The magi have a short but memorable place in the Gospel story. After Jesus was born, magi from the east follow a star to Bethlehem, offer the new born king their three gifts, and then return home without revealing to Herod where they found Jesus (cf. Matthew 2).
That’s it. They drop out of the story. Scripture doesn’t even tell us exactly how many of them there were.
But where the Gospel story ends, the tradition of the Church takes over.
Various traditions say that there were in fact three magi and that their names were Melchior, Caspar, and Balthasar.
One tradition says that they came from and represented the three continents of the Old World: Europe, Asia, and Africa, respectively.
Apparently, they were deeply affected by their encounter with Jesus, and either became Christians immediately, or quickly converted upon meeting the Apostles during their ministry. They were so strong in their faith that all three of them willingly accepted martyrdom. As such, they are considered saints.

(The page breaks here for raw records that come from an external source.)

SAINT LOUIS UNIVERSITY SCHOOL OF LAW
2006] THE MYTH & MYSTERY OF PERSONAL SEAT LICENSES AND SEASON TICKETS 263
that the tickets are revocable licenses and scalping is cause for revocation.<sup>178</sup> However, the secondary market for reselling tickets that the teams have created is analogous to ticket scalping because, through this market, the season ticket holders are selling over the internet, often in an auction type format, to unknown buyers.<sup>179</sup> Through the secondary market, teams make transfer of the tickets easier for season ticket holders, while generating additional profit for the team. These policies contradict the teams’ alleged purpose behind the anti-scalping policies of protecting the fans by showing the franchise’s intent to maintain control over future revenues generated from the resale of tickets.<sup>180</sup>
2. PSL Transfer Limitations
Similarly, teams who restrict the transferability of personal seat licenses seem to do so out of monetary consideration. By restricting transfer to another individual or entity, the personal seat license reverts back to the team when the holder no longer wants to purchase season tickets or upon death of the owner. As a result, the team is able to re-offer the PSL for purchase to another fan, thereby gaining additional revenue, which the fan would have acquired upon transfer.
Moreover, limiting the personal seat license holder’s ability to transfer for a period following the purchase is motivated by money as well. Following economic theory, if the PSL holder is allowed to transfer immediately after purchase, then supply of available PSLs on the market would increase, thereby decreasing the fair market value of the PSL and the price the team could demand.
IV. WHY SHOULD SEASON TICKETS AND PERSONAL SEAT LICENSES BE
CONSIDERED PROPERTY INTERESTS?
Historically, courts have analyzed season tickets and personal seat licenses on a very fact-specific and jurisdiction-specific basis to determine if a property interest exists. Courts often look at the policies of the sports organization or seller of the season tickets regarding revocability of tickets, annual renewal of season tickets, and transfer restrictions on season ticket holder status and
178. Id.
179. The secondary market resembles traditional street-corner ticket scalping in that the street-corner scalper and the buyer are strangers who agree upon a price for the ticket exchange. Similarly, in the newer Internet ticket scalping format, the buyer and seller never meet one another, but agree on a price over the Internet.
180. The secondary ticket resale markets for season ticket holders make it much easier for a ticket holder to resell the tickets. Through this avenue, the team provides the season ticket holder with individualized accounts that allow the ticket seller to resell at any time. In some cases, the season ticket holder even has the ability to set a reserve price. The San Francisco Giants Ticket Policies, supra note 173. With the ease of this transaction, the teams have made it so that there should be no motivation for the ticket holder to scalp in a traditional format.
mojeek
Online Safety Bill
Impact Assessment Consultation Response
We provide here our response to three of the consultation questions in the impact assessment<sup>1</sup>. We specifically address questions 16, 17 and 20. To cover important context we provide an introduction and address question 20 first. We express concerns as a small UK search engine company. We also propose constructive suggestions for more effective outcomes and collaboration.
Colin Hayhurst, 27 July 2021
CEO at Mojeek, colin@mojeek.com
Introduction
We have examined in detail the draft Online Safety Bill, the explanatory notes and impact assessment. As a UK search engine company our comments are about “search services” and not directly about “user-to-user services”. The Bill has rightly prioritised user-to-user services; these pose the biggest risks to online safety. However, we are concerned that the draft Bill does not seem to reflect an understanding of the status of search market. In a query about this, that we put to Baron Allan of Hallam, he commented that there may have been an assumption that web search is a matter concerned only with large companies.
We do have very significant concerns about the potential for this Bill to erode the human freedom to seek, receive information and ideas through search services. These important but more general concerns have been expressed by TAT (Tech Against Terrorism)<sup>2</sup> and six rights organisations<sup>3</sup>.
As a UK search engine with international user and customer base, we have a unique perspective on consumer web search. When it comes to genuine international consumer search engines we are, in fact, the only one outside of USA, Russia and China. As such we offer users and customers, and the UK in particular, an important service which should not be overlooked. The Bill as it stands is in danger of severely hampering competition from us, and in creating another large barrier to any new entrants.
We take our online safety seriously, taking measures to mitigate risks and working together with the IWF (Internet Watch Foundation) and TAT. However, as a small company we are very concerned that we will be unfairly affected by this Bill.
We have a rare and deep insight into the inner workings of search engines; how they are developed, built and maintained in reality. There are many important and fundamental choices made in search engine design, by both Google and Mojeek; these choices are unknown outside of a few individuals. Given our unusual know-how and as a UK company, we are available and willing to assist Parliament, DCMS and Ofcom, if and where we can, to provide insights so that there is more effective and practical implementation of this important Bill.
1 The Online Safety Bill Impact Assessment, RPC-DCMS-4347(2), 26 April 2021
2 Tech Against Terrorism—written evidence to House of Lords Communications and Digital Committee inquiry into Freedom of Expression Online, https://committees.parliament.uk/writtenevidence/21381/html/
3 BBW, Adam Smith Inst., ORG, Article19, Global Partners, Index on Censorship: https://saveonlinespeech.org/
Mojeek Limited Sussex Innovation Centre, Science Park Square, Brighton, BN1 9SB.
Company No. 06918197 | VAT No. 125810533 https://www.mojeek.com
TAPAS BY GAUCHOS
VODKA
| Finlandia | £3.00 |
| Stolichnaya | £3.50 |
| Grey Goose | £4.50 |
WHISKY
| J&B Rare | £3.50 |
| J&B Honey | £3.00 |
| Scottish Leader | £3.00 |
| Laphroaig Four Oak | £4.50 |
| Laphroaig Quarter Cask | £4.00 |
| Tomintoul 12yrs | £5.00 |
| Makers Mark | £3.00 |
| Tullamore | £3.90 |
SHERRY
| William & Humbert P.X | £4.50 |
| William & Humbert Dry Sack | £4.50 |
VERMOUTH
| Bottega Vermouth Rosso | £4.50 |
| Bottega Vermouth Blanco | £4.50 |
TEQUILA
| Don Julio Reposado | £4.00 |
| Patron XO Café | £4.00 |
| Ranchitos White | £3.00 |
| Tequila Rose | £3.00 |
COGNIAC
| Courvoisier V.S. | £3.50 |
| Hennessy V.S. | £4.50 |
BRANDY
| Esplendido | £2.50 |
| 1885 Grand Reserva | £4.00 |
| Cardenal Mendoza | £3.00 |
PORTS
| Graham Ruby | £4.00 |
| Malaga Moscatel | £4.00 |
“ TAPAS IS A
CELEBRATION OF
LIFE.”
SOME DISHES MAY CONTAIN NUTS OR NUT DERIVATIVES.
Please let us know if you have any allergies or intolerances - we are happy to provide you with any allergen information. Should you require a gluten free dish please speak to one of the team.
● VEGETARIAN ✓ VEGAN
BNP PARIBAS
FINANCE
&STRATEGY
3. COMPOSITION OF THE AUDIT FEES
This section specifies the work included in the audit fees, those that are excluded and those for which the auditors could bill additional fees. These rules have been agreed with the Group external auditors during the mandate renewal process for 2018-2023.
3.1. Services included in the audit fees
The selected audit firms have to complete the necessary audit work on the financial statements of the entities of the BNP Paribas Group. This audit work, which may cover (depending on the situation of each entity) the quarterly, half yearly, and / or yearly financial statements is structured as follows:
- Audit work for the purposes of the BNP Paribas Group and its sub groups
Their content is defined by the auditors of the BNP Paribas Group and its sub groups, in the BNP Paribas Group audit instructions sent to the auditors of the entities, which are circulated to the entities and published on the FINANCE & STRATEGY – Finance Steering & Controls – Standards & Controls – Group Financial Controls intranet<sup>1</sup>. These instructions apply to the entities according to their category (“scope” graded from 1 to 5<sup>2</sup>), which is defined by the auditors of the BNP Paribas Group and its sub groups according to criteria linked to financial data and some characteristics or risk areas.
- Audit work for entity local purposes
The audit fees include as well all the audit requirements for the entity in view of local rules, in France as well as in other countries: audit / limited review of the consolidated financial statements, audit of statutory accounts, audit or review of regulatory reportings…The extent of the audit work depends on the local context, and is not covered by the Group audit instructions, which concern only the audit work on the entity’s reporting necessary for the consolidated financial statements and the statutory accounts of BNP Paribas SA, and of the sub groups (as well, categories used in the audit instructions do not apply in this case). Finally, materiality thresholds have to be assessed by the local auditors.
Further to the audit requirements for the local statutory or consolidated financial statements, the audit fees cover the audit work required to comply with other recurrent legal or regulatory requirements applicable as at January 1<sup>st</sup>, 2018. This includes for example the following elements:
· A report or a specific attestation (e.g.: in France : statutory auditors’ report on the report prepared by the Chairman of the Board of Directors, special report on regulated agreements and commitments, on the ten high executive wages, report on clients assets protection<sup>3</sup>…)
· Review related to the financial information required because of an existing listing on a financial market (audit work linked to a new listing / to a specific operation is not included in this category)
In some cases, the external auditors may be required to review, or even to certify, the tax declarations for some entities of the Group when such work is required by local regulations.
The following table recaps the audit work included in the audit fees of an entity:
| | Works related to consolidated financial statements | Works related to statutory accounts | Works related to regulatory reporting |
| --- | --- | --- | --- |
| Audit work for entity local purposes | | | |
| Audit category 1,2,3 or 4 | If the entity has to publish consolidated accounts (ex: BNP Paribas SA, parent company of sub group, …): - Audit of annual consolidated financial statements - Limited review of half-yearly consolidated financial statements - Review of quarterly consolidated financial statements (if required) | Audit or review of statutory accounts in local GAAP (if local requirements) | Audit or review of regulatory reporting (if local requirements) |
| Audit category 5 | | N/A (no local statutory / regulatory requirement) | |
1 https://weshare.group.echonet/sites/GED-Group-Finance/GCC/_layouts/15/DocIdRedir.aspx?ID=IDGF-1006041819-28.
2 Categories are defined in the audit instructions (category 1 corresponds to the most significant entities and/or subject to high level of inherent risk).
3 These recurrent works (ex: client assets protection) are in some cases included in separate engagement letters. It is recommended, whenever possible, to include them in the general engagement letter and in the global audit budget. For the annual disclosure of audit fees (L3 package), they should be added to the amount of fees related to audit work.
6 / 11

But that’s not the end of their story!
When St. Helena visited the Holy Land in the 4th century, among the many relics she recovered were the bones of the three magi, which she took to the Hagia Sophia in Constantinople.
They were later moved to Milan, and finally to Cologne, Germany by the Holy Roman Emperor Frederick I in 1164, where they have remained ever since.
Their visit to the child Jesus is remembered on Epiphany each year.